I try to imagine a reader of this blog.
Except for one person. My brother. He definitely would have read my blog. He died six years ago today. He would have commented, too, and told people - my sister has a blog - and rolled his eyes as though it were silly instead of something he was proud of. He was the only person who read my final master's paper. I don't even think the professor read it; there was a cursory "excellent work" scribbled at the bottom of the last page. My brother had sticky notes throughout and asked me a number of hard insightful questions, leaning in as I spoke about philosophy and education and psychology and the latest research in literacy.
It's ironic, of course. He wasn't "smart" in school. He got in trouble. The usual stuff. He dropped out in grade 10.
Not long after he died I ran into one of his teachers. She asked about him. He was killed, I said. Oh, my gosh, what happened, she asked, and then I could see her flinch and think - why did I ask? I could read her mind (perhaps I'm wrong): he was probably stabbed in some dark alley while doing a shady drug deal.
His helicopter crashed, I said. Her eyes grew large and she couldn't leave out the incredulity - he was a helicopter pilot! Yes, I said and left it at that. I wanted to say, when he died he was a multi-millionaire, an entrepreneur with multiple business interests who had bought a helicopter and learned how to fly it. And more important - more important to Marc: he was a loving father, a dutiful son, a loyal friend, the kind of brother everyone wishes they had.
He had taken the helicopter in to be serviced - it wasn't running to his satisfaction.
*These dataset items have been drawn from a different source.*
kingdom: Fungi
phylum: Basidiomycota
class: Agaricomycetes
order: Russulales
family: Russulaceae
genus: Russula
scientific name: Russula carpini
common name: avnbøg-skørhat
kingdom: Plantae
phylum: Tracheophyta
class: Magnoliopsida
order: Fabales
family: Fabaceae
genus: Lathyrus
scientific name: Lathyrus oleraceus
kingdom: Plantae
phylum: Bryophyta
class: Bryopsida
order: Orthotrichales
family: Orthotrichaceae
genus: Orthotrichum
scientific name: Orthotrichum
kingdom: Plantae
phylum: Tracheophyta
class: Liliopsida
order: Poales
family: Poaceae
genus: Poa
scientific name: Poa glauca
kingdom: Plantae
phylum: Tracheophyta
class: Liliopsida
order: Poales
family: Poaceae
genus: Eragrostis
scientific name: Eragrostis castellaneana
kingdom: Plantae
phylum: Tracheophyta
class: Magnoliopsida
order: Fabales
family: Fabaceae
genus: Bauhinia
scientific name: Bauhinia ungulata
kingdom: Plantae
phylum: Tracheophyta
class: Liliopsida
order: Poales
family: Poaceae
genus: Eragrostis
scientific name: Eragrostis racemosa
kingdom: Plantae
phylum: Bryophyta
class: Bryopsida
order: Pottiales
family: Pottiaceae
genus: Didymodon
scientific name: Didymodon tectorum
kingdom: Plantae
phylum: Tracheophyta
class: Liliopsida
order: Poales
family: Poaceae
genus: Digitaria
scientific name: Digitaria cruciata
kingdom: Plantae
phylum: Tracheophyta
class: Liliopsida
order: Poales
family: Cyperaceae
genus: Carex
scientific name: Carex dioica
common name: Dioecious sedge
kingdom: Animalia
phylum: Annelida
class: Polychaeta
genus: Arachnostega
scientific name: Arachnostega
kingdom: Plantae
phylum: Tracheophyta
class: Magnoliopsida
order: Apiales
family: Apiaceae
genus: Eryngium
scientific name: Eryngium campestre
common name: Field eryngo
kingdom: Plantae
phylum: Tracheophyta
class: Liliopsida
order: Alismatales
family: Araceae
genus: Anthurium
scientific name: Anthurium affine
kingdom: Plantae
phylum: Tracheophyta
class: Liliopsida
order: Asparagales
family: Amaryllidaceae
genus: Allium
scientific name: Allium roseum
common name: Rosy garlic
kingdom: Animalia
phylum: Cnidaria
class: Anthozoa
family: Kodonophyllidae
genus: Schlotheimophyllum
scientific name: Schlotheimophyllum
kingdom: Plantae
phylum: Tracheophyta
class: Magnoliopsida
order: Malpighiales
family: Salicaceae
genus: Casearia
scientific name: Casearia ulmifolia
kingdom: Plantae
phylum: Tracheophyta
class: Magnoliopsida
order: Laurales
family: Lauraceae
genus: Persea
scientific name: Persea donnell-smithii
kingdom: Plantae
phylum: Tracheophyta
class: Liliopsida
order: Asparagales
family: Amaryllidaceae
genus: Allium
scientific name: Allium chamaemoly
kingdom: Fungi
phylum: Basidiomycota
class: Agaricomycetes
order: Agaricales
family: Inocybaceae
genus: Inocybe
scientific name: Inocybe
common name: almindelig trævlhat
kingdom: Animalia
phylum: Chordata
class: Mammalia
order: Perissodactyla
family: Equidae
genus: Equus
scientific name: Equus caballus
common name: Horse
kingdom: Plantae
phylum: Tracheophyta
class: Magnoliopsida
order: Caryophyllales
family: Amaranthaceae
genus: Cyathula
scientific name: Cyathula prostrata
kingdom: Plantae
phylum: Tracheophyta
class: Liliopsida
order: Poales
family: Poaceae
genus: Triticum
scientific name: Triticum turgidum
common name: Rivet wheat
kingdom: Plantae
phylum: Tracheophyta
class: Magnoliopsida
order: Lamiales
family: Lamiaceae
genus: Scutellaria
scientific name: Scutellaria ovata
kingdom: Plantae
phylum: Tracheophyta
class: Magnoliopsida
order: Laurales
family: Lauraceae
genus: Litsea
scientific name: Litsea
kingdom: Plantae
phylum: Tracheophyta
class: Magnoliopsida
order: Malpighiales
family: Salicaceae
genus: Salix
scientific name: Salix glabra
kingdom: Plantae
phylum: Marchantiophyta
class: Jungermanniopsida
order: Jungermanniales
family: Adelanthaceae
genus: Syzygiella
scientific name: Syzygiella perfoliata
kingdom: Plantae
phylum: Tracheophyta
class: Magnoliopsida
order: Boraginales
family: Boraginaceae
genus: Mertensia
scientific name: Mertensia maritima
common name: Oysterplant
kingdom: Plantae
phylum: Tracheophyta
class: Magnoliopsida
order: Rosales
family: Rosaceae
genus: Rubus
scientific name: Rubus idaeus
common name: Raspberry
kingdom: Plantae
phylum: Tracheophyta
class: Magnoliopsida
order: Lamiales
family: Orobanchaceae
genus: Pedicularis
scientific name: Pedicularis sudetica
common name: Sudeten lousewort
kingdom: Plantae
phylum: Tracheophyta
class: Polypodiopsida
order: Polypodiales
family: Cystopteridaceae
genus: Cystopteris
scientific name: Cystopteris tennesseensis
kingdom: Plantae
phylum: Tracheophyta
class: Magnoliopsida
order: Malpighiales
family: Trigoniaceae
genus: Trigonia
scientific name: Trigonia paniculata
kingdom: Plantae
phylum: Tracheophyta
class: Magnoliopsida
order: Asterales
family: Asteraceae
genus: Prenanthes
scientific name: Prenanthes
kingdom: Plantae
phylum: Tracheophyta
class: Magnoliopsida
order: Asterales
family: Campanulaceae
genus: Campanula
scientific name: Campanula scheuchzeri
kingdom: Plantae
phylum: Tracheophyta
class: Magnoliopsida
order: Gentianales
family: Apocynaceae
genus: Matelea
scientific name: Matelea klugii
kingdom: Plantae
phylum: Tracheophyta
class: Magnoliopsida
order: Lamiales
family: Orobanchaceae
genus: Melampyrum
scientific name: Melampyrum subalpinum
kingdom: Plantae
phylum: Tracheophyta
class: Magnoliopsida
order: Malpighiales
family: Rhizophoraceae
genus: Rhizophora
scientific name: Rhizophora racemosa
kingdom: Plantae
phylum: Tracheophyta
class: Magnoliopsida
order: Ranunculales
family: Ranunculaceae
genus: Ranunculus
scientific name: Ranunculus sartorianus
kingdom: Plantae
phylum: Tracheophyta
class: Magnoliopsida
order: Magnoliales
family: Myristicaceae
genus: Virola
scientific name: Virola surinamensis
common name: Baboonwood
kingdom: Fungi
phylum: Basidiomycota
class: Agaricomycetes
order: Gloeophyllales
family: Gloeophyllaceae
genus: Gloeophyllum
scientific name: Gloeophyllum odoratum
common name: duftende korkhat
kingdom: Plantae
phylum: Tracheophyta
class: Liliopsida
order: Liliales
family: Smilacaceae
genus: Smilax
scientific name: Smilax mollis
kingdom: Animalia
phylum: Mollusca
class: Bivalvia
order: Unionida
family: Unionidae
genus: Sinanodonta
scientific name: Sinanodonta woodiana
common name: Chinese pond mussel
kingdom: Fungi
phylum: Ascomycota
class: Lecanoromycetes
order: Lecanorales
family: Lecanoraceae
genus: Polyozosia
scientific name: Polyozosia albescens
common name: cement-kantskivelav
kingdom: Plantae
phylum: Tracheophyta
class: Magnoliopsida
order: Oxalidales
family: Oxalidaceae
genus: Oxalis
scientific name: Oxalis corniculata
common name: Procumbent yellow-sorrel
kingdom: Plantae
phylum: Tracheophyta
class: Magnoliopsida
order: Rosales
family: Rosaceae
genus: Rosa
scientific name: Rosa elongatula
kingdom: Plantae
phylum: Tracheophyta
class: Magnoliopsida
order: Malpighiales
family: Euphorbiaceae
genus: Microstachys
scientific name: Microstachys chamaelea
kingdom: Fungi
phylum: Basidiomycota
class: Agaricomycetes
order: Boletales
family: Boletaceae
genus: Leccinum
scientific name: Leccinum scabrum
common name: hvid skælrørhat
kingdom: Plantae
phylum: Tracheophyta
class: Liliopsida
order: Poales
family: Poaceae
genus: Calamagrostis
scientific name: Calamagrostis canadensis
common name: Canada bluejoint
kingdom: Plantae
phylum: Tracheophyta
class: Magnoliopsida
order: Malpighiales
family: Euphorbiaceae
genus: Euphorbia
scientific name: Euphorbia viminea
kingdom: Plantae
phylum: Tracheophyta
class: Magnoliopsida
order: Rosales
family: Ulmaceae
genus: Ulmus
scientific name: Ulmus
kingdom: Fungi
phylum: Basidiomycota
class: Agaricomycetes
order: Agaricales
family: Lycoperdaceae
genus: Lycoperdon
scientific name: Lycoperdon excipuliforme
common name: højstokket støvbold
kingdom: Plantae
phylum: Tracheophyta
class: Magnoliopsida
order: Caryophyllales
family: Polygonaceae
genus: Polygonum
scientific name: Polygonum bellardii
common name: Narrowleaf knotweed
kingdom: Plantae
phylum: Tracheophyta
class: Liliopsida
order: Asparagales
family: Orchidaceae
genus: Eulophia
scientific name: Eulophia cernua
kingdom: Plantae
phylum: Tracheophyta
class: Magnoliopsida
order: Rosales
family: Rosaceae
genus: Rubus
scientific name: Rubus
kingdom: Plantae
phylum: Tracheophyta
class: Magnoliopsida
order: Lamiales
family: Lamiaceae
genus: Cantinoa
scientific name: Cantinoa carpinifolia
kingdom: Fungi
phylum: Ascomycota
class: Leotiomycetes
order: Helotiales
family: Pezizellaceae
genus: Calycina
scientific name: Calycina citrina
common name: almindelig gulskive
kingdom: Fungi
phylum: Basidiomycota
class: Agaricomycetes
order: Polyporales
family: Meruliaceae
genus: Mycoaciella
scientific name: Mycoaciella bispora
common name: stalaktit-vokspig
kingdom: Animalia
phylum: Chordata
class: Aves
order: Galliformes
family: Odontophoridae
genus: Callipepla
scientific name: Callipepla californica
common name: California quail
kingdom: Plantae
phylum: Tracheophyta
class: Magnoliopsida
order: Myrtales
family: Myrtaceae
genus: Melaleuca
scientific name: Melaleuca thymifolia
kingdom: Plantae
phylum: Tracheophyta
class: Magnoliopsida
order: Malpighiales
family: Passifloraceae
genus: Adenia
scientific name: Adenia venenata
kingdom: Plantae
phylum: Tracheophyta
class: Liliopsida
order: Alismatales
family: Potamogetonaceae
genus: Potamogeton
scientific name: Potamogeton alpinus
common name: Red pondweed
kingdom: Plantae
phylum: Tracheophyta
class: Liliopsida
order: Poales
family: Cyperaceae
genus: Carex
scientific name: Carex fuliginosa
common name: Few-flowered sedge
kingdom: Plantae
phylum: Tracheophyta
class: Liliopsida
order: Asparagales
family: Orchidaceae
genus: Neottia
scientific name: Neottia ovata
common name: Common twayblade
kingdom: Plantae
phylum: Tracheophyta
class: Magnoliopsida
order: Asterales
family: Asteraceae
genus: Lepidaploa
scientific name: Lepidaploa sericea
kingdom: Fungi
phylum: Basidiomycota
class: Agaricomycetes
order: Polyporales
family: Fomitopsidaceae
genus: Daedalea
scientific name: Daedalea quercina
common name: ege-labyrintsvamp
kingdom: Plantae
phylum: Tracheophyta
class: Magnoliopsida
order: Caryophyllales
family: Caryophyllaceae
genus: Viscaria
On his first flight after picking it up, the engine quit. He didn't have a chance.
He didn't have a chance in school, either. Despite his intelligence, his curiosity, his joy in learning, he was shuffled into the "not yet meeting" part of every class. He didn't learn to read quickly, spelling wasn't his strong suit - but oh, if anyone had paused to know him, they would have discovered that his mind could dance like Baryshnikov. (I can hear him now. He wouldn't appreciate the metaphor. A ballet dancer? What the hell?)
His death was senseless. Someone used a 10-amp fuse instead of the required 1.5-amp fuse. And despite his enormous success during his too-short life, the loss of dignity that he suffered throughout his school years was senseless, too. I can't do anything about the helicopter. But I'd like to find a way to make sure that no one suffers needlessly in school as he did.